Everything was going right.

Kyle Lowry was scoring. Deron Williams wasn’t.

DeMar DeRozan was getting to the line. Joe Johnson was putting him there — or at last accumulating fouls of his own accord.

Even the concern areas — early foul trouble for Jonas Valanciunas — turned into positives as Patrick Patterson came in and promptly became king of the boards, pulling down six rebounds in short order.

Best of all from a Toronto perspective, Lowry was being Lowry and filling the basket at will.

But when Terrence Ross hit that three, his first of the series and just his fourth shot that found the bottom of the basket in 18 attempts with 47 seconds to go in the second quarter, even the biggest pessimist had to be thinking this really was the Raptors’ night.

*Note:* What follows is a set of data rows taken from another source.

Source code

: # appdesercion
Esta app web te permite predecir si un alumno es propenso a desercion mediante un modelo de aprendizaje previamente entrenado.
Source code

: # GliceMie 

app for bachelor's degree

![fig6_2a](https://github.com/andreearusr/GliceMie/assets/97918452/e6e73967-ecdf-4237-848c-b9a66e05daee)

Oh, it turned out that way in the end, just not with the cushion anyone expected.

The Raptors would need Lowry again down the stretch to ensure a 115-113 win and a 3-2 lead in the best-of-seven series.

As much as it looked like it at about the midway point of the third quarter, things were far from over as Joe Johnson almost single-handedly carried the Nets back from a 26-point deficit to even terms with 3:16 remaining in the game and set the stage for a wild finish.

Lowry wound up with a game-high 36 points while Johnson made things very interesting with his Nets-high 30 points.

Afterward, watching Dwane Casey break the game down, it was difficult to tell if he was on the winning or losing side.

It was a mixture of disappointment and even a little anger from Casey after the game. He kept referencing the 44 points his team gave up in the fourth quarter, the same number of points his defence allowed — total — in the first half.

“That’s why it’s hard to win in this league without veteran players,” Casey said. “They used their veteran experience to get back into the game ... We’ve got to learn and tonight was a learning experience in a playoff atmosphere and that’s a hard place to learn.”

In the locker room, there was more relief than anger, but still plenty of disappointment to go around.

“You know what, we have been in so many of these things, both ways,” veteran big man Chuck Hayes said. “If we’re down 20, we’ll come back, and if we’re up 20, they’ll find a way to come back. I can’t remember the last comfortable win we had.”

That, in a nutshell, has been the Raps this season. No deficit is too large to overcome. No lead is too safe.